◆ Your objective ◆
Please write the next part of the news report on the stabbing trial, picking up after its final sentence.

◆ Text shown ◆
Webb told his cousin he planned to "stick" Jones, Newman said, then congratulated himself for doing so afterward.

"This is not a case of self-defense," Newman said. "He planned out what he was going to do, announced his intention on the way there and then carried it out."

Webb said Jones became enraged when he learned that he would not be collecting the money he was owed, and refused to sell him the $20 worth of crack cocaine he had come to buy.

Jones punched him in the face, Webb said, so he swung the knife.

The knife went so far into Jones' chest that the blade broke off where it met the handle.

Jones ran from the scene and traveled a little more than two blocks before stopping to pound on a door and asking for help.

He pulled the knife blade out of his chest, collapsed and lived long enough to tell paramedics that "two white dudes set me up" before dying.

Defense attorney Kevin Malia asked the jury to find Webb not guilty because he was acting in self-defense or to consider convicting him of second-degree murder.

◆ Stored data ◆
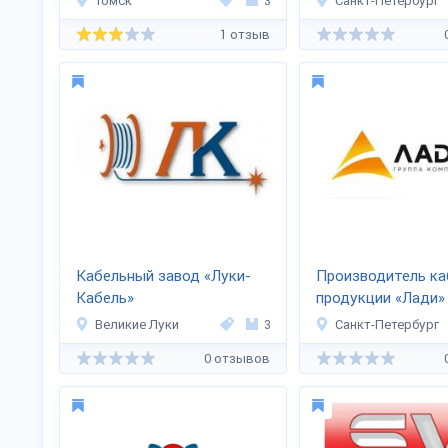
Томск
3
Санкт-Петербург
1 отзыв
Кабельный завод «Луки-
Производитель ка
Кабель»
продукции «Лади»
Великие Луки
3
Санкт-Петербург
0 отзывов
--
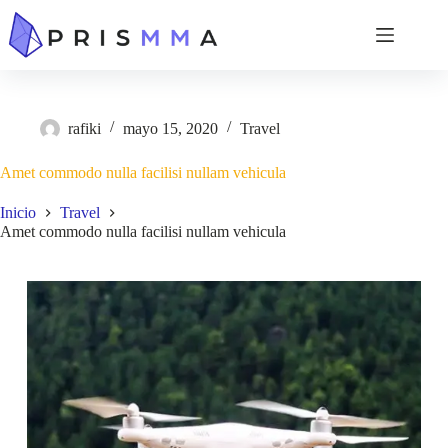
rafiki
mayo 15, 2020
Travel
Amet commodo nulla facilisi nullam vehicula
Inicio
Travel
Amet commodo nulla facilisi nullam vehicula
* * *
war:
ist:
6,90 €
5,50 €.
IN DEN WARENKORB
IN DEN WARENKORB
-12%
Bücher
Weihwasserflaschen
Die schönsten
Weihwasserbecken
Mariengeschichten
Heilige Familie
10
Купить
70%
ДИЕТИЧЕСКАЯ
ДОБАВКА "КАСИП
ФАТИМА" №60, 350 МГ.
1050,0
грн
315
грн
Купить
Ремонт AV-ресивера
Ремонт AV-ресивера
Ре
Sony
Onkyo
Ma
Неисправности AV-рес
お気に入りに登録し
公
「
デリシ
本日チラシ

◆ Answer to this exercise ◆
To find Webb guilty of second-degree murder, they would have to decide that Webb had acted with an unreasonable belief that he was justified in stabbing Jones, Malia told the jury.

Webb was genuinely terrified of Jones, Malia said, and was meeting with him only because his need for the cocaine was so great.

When Jones punched Webb, Malia argued, Webb remembered seeing Jones with the gun and considered that he may have been armed that night.

"He did what he believed he had to do," Malia said. "It is your job to decide if that belief was reasonable."